Besides the standard household items etc that need to figured out when you break up with someone, we also had a dog. Maddie was the family dog from the evil twin’s first marriage and when his son got a new dog at his mom’s house, I got to keep Maddie with me full time. We’re pretty good buddies. I give her too many treats, pizza crusts and crackers; let her sit on the couch, take her for rides to the places that give treats and get her some at the places that don’t (ie – McDonald’s – who doesn’t love a fry?), buy her more toys than some toddlers have and let her go outside without a leash on. I think she appreciates it, she sticks pretty close to me. But she’s not mine. She belongs to Steve’s family and Steve is her person. She gets more excited to see him than anyone else. And sometimes I thought he loved her more than anyone else.

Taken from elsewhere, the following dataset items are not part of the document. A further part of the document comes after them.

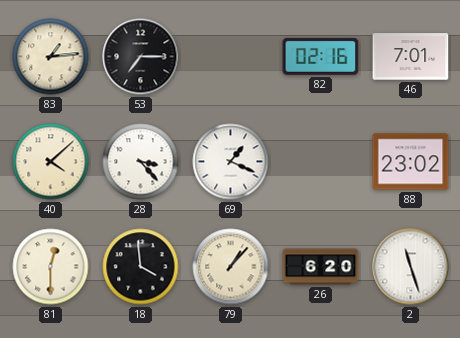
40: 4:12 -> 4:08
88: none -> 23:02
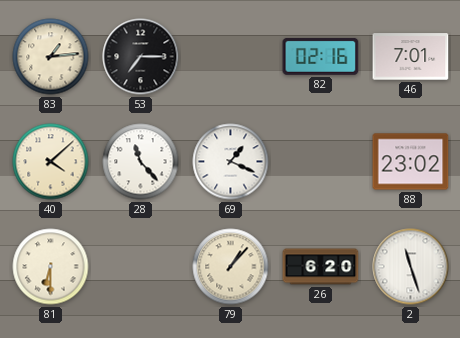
28: 3:23 -> 11:23
81: 12:30 -> 6:30
18: 3:59 -> none
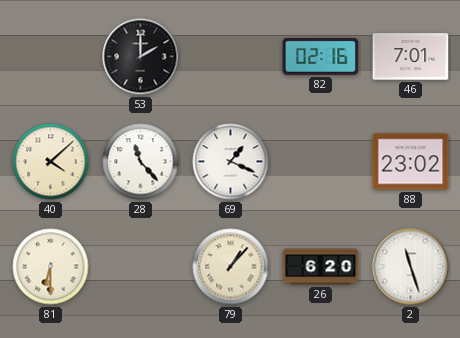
83: 1:14 -> none
53: 7:15 -> 2:00
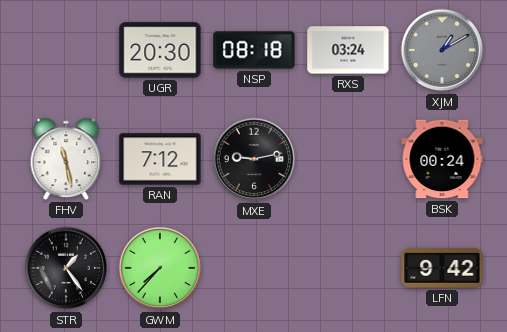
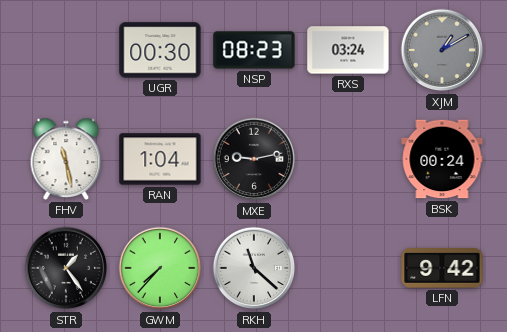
UGR: 20:30 -> 00:30
NSP: 08:18 -> 08:23
RAN: 7:12 -> 1:04
RKH: none -> 11:22
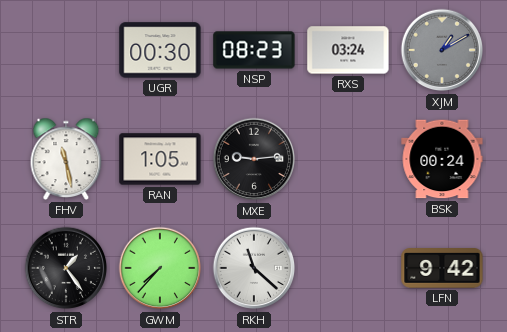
RAN: 1:04 -> 1:05
MXE: 9:13 -> 9:14
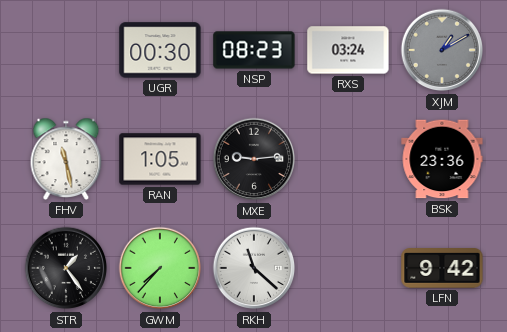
BSK: 00:24 -> 23:36
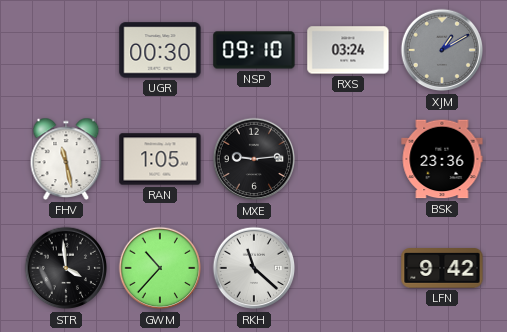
NSP: 08:23 -> 09:10
STR: 1:24 -> 3:59
GWM: 7:37 -> 10:37
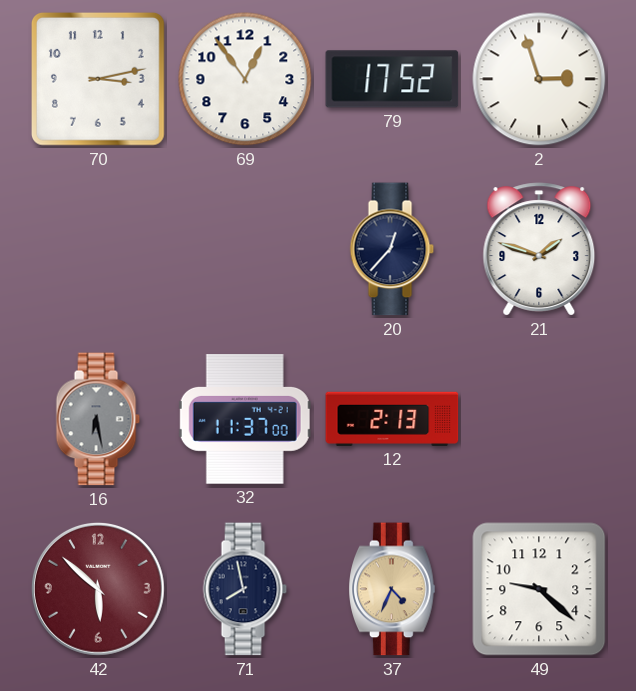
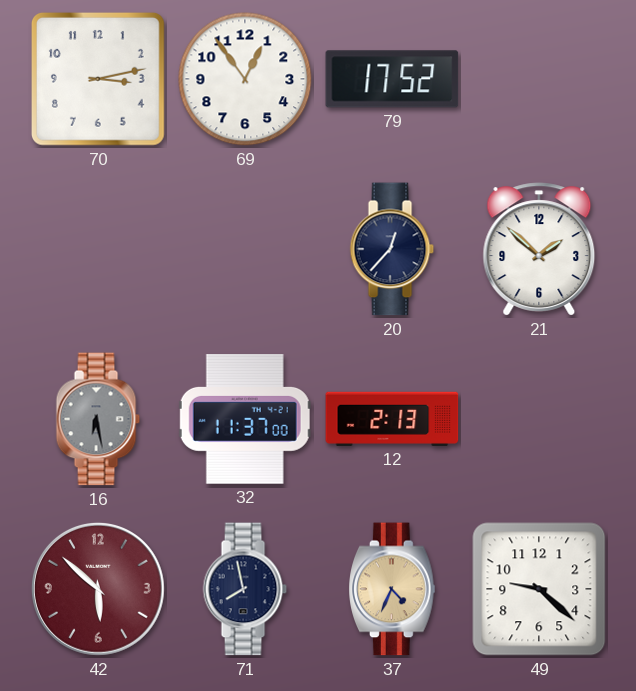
2: 2:57 -> none
21: 1:48 -> 1:52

So being the person I am, I was conflicted. Do I jockey to keep the dog with me, knowing that is just another thing that keeps me tied to this relationship I so badly need closure on or do I let her go back to her people in order to try to make a cleaner break? I don’t want to keep her and Steve apart but I also don’t want him coming over to see “his” dog once all the moving is done. After thinking and talking and thinking some more, I realized the best thing to do was to send her back to her first family. So tomorrow, she too is moving out. She’s going to live with Steve’s oldest son who will take good care of her and walk her and love her, but most importantly, she will able to see all her people regularly. I’m hoping she’ll come by and visit sometimes. I’m keeping the good cookies just in case.

I’m going to miss her so much but I’m trying to focus on the benefits of living dog free. For example, she is a shedder and black lab. There is probably enough dog hair around here to make like 6 wigs for dogs with male pattern baldness. I’m not going to have to start my day anymore by picking up a huge pile of warm dog crap with only a thin plastic bag to protect my skin from actual direct contact with said crap. I will be able to forget to put the garbage can away and not come home to the entire contents of the garbage can displayed on the kitchen floor as my punishment for leaving the house with out her.

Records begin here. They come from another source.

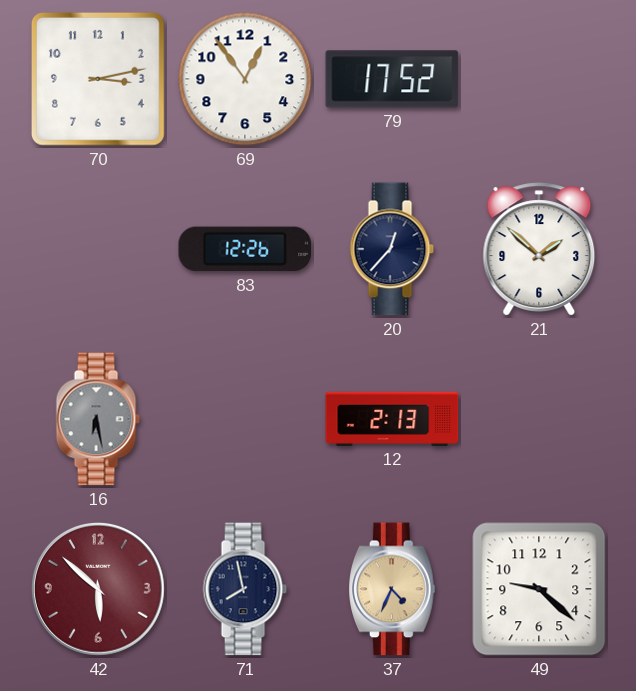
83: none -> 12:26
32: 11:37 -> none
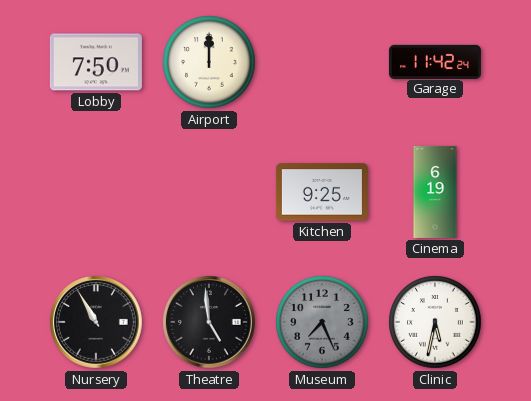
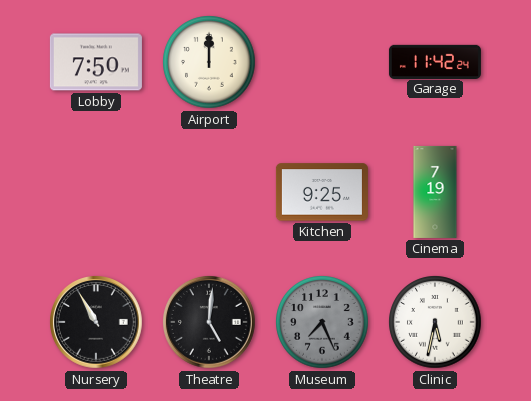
Cinema: 6:19 -> 7:19
Theatre: 4:59 -> 5:01
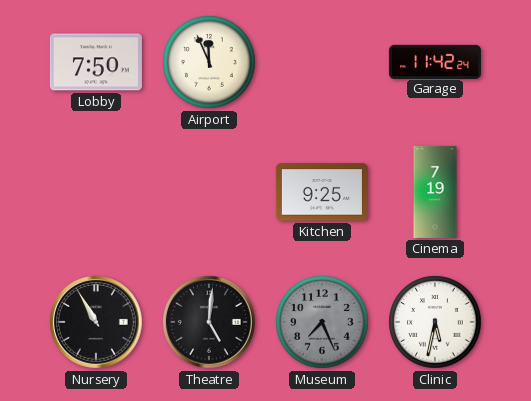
Airport: 12:00 -> 11:56
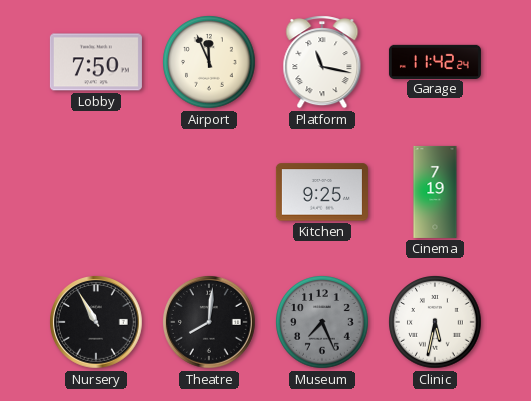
Platform: none -> 11:17
Theatre: 5:01 -> 8:01
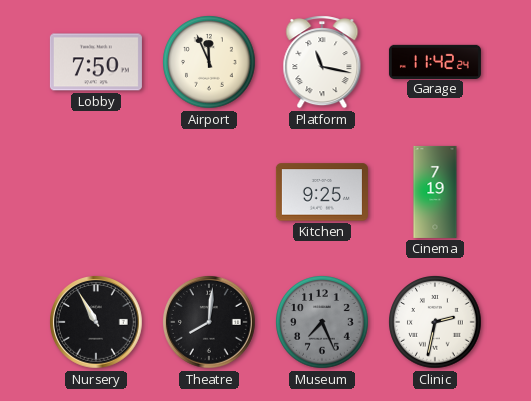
Clinic: 5:32 -> 2:32
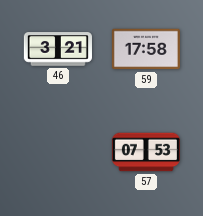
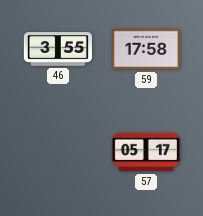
46: 3:21 -> 3:55
57: 07:53 -> 05:17
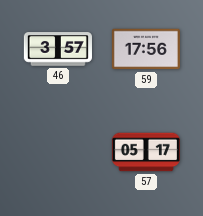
46: 3:55 -> 3:57
59: 17:58 -> 17:56
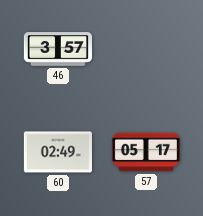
59: 17:56 -> none
60: none -> 02:49
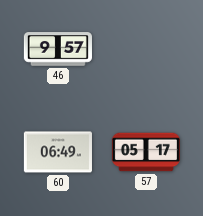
46: 3:57 -> 9:57
60: 02:49 -> 06:49
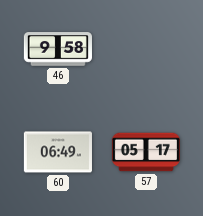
46: 9:57 -> 9:58
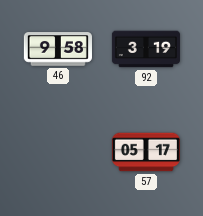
92: none -> 3:19
60: 06:49 -> none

I’m at the point now where I can see the end of all this clean up crap- the light at the end of the tunnel so to speak- Things have been moved out – not all – but some- enough to notice. I’ve been able to start taking over more spaces and spreading out and it’s working out nicely. It’s actually fun to start moving things around and decorating my way ( read as pink and flowers EVERYWHERE) The books, dishes, towels and most other things have been split up. I’m optimistic that this will all be done in a week or two and then I can really start finding my new normal. And once that happens, its only a matter of time before I can put all this stupid crying and sadness and anger behind me and really just focus on living my own best life.
But if you know me at all, you know that once I’m done being sad, that’s when things are going to get super amusing. Now it’s been like 7 years since I’ve been “dating” and I can only imagine the sweet, sweet cringe worthy stories I will have for you when I do get back out there. I can tell you this with certainty though – all other traits aside – all of the men I consider for dating are going to eat cheese.